WORK INSTRUCTIONS
Each line below from the one containing "staining of benign" through the one containing "non-Hodgkin's type, Low" should be output exactly as it stands, and no other line should appear.

(Collected data)
★ ★ ★ ★
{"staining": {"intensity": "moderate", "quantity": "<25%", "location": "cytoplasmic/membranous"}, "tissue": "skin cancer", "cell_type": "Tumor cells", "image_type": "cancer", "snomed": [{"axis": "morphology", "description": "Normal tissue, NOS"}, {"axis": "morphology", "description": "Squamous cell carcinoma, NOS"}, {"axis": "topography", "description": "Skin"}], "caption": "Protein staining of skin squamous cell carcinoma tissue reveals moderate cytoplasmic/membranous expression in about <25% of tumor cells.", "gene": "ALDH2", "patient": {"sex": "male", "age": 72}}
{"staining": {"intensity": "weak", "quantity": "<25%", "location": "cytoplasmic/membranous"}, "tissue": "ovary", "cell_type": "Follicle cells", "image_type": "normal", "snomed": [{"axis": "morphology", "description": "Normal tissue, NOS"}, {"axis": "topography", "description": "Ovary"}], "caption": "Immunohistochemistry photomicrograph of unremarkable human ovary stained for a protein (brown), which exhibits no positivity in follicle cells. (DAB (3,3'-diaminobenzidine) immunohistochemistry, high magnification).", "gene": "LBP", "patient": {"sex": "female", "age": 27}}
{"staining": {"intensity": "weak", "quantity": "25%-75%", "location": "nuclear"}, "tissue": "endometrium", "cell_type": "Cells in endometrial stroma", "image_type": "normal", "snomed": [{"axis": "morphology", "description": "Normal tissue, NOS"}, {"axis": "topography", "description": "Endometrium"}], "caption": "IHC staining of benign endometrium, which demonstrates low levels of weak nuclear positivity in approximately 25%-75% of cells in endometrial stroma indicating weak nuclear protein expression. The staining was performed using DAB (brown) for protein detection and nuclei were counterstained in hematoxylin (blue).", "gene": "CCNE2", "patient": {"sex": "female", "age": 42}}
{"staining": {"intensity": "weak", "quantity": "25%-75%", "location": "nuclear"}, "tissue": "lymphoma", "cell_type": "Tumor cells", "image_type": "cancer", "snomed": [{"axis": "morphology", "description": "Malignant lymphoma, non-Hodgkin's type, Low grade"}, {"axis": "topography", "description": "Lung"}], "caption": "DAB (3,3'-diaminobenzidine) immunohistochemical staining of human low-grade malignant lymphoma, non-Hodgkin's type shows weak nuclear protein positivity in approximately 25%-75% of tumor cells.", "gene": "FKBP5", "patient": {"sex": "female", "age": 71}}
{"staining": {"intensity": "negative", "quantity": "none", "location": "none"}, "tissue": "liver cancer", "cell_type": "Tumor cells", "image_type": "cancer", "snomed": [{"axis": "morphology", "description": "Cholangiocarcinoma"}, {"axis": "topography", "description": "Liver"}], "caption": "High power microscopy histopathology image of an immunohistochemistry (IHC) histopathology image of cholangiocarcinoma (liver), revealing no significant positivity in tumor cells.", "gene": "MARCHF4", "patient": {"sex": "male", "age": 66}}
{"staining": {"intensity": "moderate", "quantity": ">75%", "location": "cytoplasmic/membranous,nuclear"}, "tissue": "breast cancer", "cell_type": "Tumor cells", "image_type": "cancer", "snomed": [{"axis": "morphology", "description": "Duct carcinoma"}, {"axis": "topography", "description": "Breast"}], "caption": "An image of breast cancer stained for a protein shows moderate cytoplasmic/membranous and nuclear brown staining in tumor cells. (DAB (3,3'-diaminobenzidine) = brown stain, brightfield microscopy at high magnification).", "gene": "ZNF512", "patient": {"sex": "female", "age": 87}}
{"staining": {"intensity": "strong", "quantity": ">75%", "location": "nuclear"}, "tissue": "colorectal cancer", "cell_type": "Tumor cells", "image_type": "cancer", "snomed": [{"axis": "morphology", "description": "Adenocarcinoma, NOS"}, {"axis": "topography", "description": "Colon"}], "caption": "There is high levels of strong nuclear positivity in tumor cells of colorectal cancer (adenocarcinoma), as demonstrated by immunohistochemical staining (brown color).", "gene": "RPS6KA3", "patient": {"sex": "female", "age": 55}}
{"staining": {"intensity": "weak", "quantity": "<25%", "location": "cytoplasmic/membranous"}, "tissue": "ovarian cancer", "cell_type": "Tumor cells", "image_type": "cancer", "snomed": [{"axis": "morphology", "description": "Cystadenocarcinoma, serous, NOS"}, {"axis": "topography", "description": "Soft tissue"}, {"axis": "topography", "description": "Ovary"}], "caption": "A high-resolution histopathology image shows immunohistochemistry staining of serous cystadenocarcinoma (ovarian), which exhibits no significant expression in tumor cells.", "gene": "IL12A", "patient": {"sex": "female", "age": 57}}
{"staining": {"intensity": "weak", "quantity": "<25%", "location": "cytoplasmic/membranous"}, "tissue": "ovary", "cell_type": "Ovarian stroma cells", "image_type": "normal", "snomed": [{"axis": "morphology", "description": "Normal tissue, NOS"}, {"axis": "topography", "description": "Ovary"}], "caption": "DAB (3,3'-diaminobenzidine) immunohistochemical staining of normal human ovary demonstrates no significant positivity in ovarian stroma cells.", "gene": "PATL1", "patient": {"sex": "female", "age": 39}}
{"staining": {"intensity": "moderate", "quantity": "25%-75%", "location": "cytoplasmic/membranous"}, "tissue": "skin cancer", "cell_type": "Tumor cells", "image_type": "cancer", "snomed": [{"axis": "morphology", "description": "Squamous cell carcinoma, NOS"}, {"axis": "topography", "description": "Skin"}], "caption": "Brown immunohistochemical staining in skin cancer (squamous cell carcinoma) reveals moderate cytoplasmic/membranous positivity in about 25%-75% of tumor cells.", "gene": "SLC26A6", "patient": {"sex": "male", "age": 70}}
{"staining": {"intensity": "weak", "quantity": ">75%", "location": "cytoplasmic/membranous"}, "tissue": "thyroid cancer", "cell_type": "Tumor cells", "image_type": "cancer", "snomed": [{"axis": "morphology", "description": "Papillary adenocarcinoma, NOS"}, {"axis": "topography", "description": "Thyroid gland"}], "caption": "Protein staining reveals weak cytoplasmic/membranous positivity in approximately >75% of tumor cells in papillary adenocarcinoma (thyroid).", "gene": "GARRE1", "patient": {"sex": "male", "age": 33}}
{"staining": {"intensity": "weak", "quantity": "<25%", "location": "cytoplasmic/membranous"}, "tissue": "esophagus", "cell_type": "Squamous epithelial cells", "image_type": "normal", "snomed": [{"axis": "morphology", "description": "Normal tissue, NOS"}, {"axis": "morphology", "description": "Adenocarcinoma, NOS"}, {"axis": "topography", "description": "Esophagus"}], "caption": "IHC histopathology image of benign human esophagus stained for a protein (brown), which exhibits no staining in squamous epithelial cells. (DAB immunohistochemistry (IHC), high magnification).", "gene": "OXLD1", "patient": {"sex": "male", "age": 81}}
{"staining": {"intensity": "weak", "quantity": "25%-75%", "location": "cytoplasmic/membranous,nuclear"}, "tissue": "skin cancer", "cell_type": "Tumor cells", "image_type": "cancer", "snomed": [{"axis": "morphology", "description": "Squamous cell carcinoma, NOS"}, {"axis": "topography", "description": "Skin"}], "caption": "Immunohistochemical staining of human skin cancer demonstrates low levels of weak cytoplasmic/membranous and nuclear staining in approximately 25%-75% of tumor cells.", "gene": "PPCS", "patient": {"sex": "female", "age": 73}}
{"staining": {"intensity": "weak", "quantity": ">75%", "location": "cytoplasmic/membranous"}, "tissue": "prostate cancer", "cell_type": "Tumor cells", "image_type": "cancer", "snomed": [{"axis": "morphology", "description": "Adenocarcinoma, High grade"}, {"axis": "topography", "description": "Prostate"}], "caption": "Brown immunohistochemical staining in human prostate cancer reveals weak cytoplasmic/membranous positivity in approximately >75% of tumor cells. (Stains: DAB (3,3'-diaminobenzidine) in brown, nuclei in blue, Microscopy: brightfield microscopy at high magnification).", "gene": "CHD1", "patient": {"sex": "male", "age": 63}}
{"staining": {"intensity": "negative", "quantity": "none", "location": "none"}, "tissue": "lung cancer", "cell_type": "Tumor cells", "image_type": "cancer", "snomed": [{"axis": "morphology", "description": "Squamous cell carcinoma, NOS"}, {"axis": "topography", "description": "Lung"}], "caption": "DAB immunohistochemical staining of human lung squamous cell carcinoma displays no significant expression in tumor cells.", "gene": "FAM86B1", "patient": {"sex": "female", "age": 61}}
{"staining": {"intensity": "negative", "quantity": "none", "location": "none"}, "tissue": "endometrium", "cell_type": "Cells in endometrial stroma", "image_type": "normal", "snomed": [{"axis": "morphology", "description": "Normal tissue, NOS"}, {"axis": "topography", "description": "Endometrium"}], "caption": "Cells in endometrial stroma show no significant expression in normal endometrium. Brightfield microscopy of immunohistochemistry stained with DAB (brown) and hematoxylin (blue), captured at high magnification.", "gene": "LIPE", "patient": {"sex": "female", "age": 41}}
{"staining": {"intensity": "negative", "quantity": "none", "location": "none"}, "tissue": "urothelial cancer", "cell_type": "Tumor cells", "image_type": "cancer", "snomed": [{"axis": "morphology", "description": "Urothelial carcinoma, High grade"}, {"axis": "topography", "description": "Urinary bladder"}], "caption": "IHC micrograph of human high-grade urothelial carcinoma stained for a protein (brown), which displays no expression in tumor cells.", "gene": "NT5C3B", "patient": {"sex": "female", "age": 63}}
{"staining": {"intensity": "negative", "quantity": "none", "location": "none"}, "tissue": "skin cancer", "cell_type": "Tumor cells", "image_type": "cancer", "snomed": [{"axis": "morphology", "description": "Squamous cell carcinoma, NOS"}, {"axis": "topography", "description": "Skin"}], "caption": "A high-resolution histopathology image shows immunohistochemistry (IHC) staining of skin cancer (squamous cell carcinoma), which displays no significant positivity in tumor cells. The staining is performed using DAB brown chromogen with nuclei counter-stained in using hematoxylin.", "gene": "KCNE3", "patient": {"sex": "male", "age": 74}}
★ ★ ★ ★
PROBLEM SOLUTION
{"staining": {"intensity": "weak", "quantity": "25%-75%", "location": "nuclear"}, "tissue": "endometrium", "cell_type": "Cells in endometrial stroma", "image_type": "normal", "snomed": [{"axis": "morphology", "description": "Normal tissue, NOS"}, {"axis": "topography", "description": "Endometrium"}], "caption": "IHC staining of benign endometrium, which demonstrates low levels of weak nuclear positivity in approximately 25%-75% of cells in endometrial stroma indicating weak nuclear protein expression. The staining was performed using DAB (brown) for protein detection and nuclei were counterstained in hematoxylin (blue).", "gene": "CCNE2", "patient": {"sex": "female", "age": 42}}
{"staining": {"intensity": "weak", "quantity": "25%-75%", "location": "nuclear"}, "tissue": "lymphoma", "cell_type": "Tumor cells", "image_type": "cancer", "snomed": [{"axis": "morphology", "description": "Malignant lymphoma, non-Hodgkin's type, Low grade"}, {"axis": "topography", "description": "Lung"}], "caption": "DAB (3,3'-diaminobenzidine) immunohistochemical staining of human low-grade malignant lymphoma, non-Hodgkin's type shows weak nuclear protein positivity in approximately 25%-75% of tumor cells.", "gene": "FKBP5", "patient": {"sex": "female", "age": 71}}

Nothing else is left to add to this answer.